Mark Pestrella: Originated InfrastructureLA Group to Boost Project Coordination, Maximize Funding and Prep for Calamities
Mark Pestrella wasn’t born with a passion for public service, but, as in a proverbial coming-of-age story, fire transformed him at the age of 17. In 1980, he and his family lost their home and humble possessions to the Panorama wildfire, sparked by an unknown arsonist in San Bernardino County, Calif. While still overcoming his loss and anger, he went to college and became a civil engineer. When he later entered the public sector workforce and started helping people, “I realized how much that is cathartic,” he says. “It gives you the opportunity to do something … prepping people for the risk in life as much as we can.”
As director of Los Angeles County Public Works 45 years later, Pestrella finds himself again tried by wildfire. Just two months ago, he nearly lost his home a second time to the Mountain Fire, barely saving it by staying behind to fight flames alongside his son. Now, he is in the midst of the worst fire outbreak in Southern California history, which has repeatedly tested key infrastructure. “It just seems like there’s no end to the incident. It’s like a conflagration of incidents that are connecting, requiring response and of course, leadership, to collaborate and think and plan together, unlike anything I’ve seen here in LA County.”
Serving more than 10 million people at the nation’s largest municipal public works agency, Pestrella leads a team of 4,000 employees with an annual budget of $4.1 billion. The agency currently oversees more than 500 active construction projects along with providing vital infrastructure services.
But even with all that clout, Pestrella realized it was not enough for the agency to go it alone to mitigate major calamities—fire, atmospheric rivers, earthquakes—and large events poised to stretch LA regional infrastructure to the breaking point, such as the 2026 FIFA World Cup and 2028 Olympics. But as a master collaborator, Pestrella has fostered the interagency partnerships to not only prepare for such incidents, but also to help communities build more resiliently and equitably.

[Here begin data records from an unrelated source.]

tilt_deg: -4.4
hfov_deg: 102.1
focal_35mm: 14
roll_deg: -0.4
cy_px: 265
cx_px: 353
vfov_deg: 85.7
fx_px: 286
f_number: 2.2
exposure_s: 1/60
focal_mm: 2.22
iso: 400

With that goal, he envisioned and co-founded InfrastructureLA several years ago with agencies LA Dept. of Water and Power, LA Metro, Los Angeles World Airports and others, to provide a platform for collaboration, project coordination and alignment to pursue funding holistically rather than as siloed agencies. “As much as you may want to do things on your own, you have to have the humility to understand that you don’t control anything in your life on your own, that every success has to do with all the parts working together,” Pestrella says. “So I just apply that philosophy to both life and to leadership.”
Key accomplishments include adopting the LA County Water Plan, drawing around $2.5 billion in federal funding for projects and preparing infrastructure and transportation routes for the World Cup and Olympics [ENR collaborates on an annual conference with InfrastructureLA].

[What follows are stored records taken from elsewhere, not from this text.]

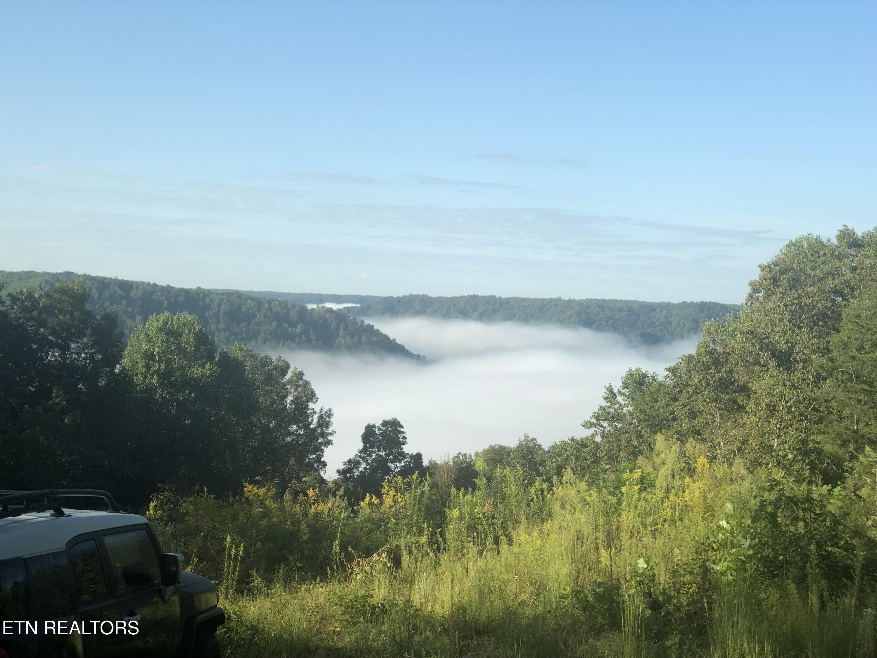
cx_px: 438
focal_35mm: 57
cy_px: 329
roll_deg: -2.8
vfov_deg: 25.7
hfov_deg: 33.8
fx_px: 1444
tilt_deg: -1.6
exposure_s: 1/120
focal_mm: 6.6
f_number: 2.8
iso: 25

“He is a leader not only deeply committed to enhancing the infrastructure in Los Angeles but also fostering a culture of collaboration, equity and sustainability,” says TJ Moon, assistant deputy director of LA County Public Works. “InfrastructureLA, under Director Pestrella’s leadership, has become a model for how regions can collaborate and improve infrastructure to maximize funding for the benefit of our residents.”
Other regions have begun to emulate InfrastructureLA’s success. Terri Mestas, former Los Angeles World Airports chief development officer and group representative, joined Seattle’s Sound Transit in 2024 as deputy CEO for megaproject delivery, managing about $54 billion in future infrastructure work. “I was so excited about the work we did at InfrastructureLA that I pitched the idea to the Port [of Washington] and to
WSDOT … and they said, ‘we’re all in. Let’s figure out how we can get this done,’” she says.